:: Raw data

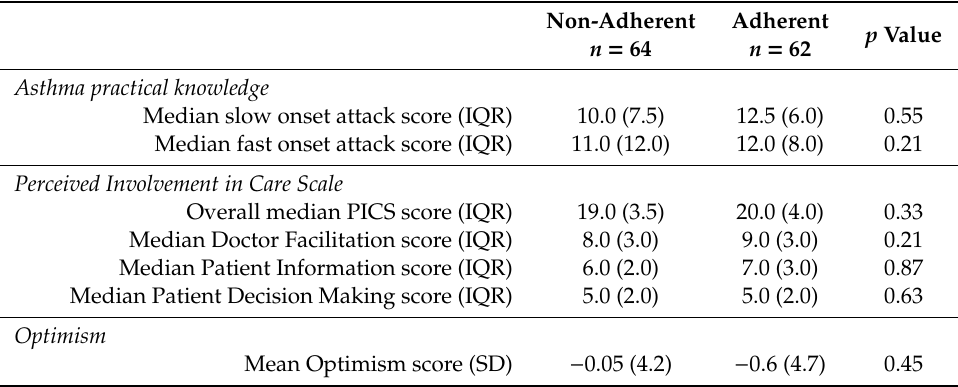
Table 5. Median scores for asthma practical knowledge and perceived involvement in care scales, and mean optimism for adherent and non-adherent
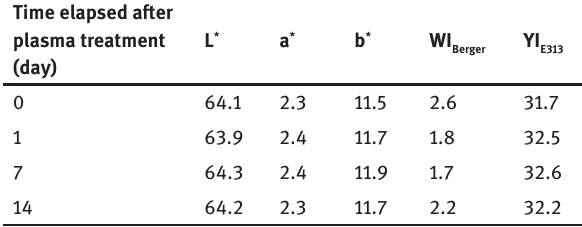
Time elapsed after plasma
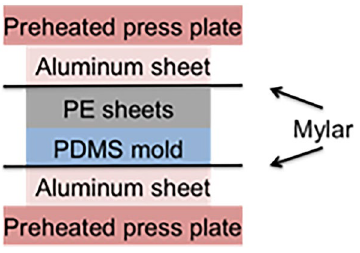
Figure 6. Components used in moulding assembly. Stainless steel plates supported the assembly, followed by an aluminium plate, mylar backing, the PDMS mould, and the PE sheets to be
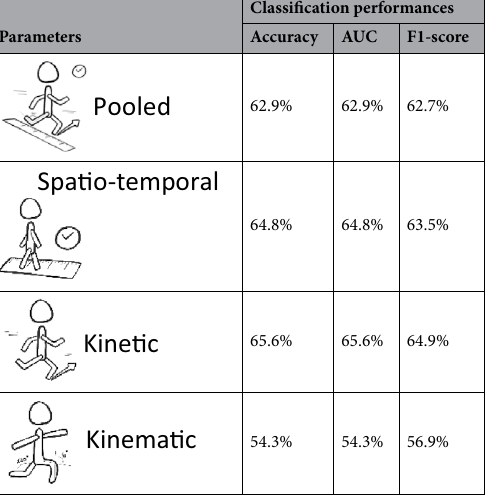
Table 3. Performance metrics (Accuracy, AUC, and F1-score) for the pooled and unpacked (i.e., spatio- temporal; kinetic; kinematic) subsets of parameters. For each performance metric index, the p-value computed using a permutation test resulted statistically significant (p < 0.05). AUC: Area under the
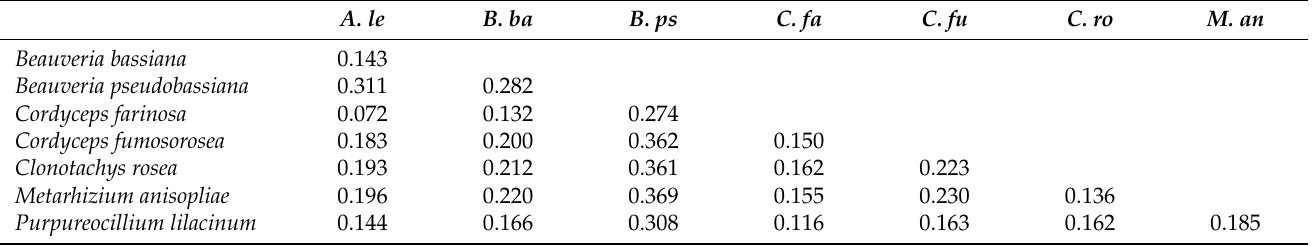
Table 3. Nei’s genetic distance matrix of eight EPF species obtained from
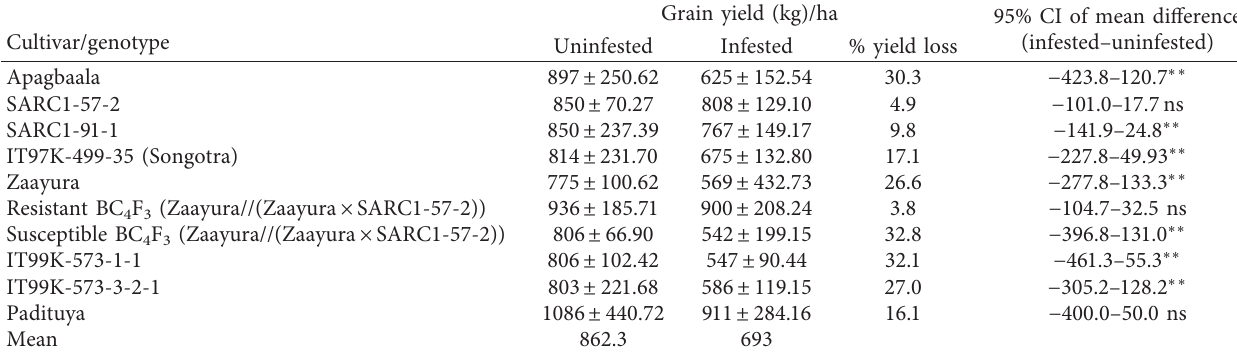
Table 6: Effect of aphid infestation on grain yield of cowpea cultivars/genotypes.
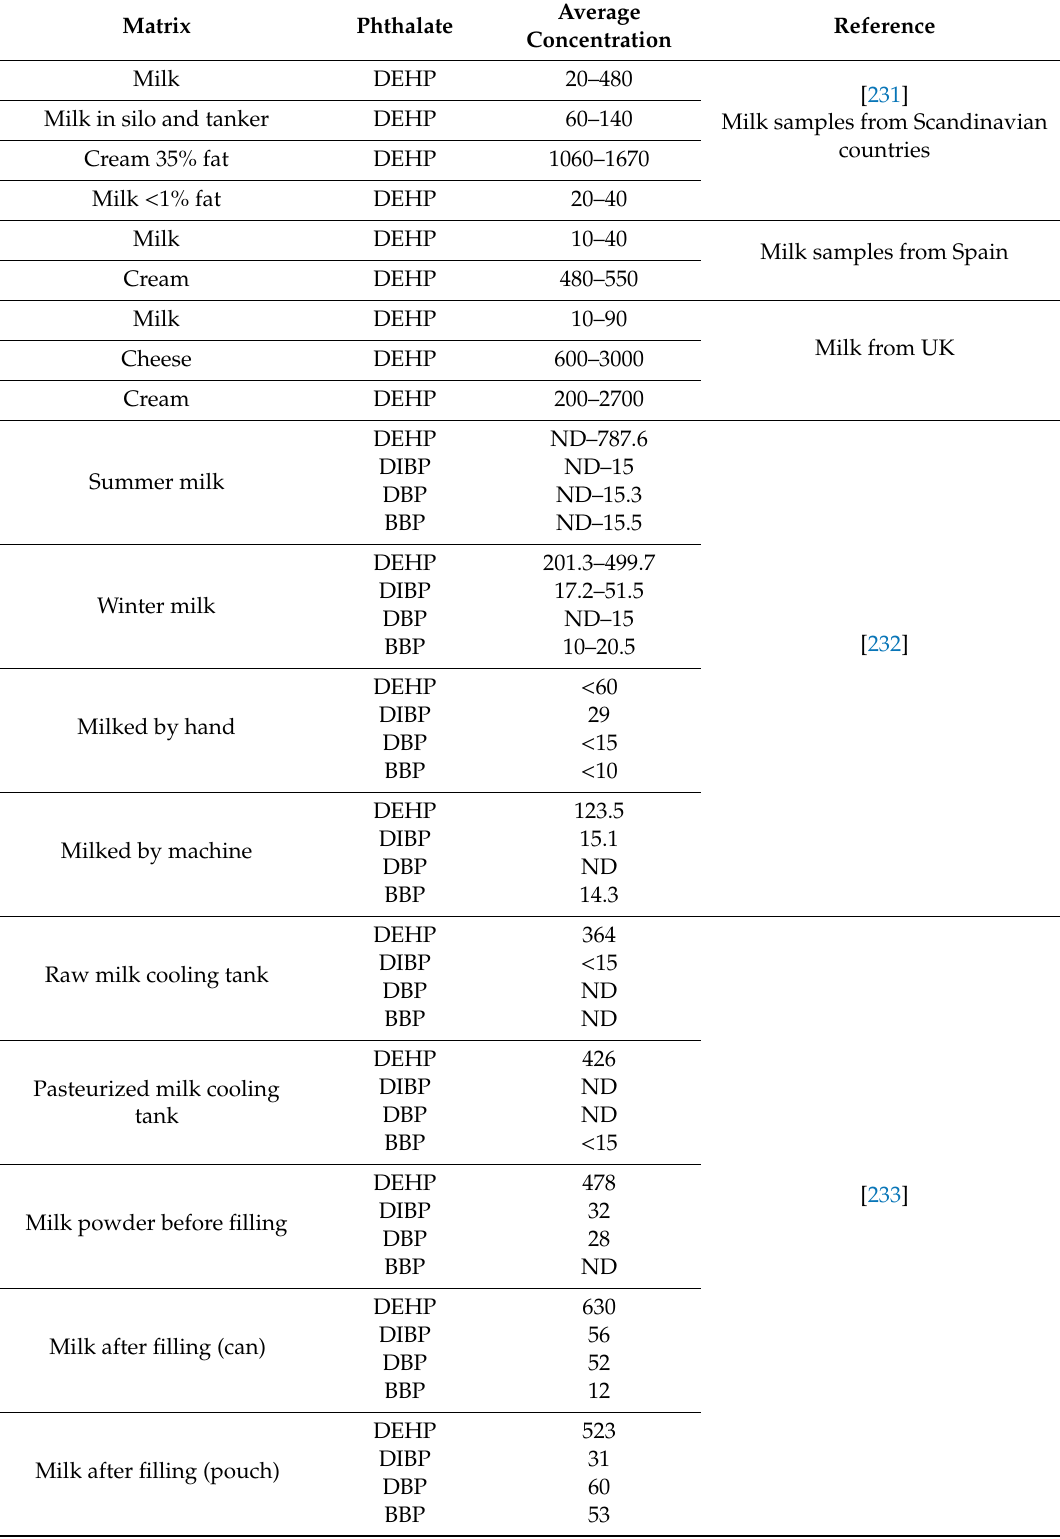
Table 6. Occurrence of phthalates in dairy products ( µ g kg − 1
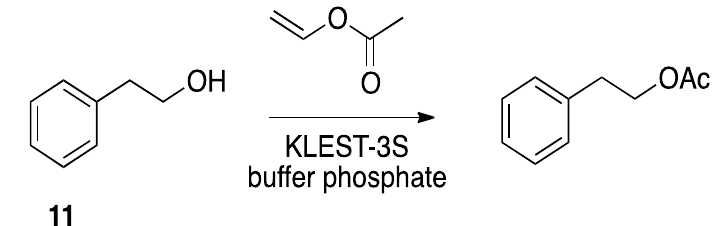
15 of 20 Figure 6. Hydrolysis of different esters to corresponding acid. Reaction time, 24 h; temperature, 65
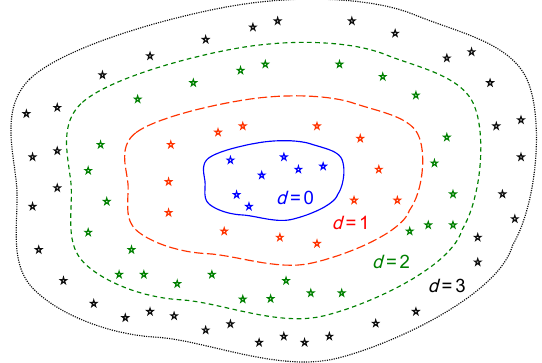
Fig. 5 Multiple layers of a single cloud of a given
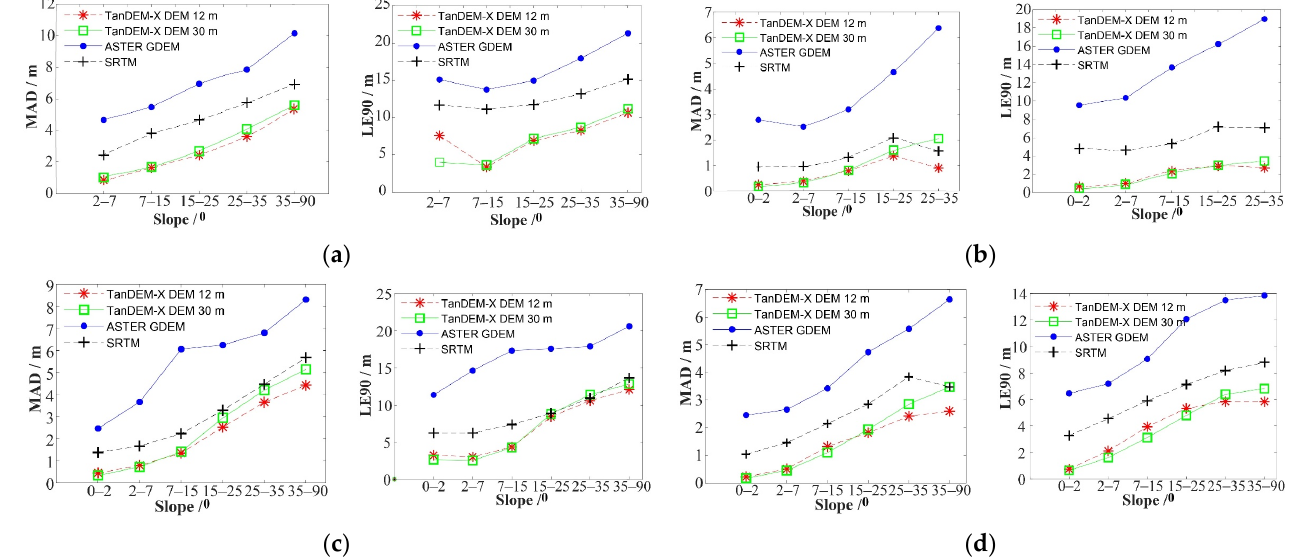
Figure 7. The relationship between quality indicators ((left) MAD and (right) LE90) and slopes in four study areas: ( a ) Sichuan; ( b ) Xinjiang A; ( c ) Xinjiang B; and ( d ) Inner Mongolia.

::::

Copy out exactly the lines that begin at the line with "Table 6: Effect" and end at the final line of the entries above. Leave out the pictures.

# Exercise answer
Table 6: Effect of aphid infestation on grain yield of cowpea cultivars/genotypes.
Table 6. Occurrence of phthalates in dairy products ( µ g kg − 1
15 of 20 Figure 6. Hydrolysis of different esters to corresponding acid. Reaction time, 24 h; temperature, 65
Fig. 5 Multiple layers of a single cloud of a given
Figure 7. The relationship between quality indicators ((left) MAD and (right) LE90) and slopes in four study areas: ( a ) Sichuan; ( b ) Xinjiang A; ( c ) Xinjiang B; and ( d ) Inner Mongolia.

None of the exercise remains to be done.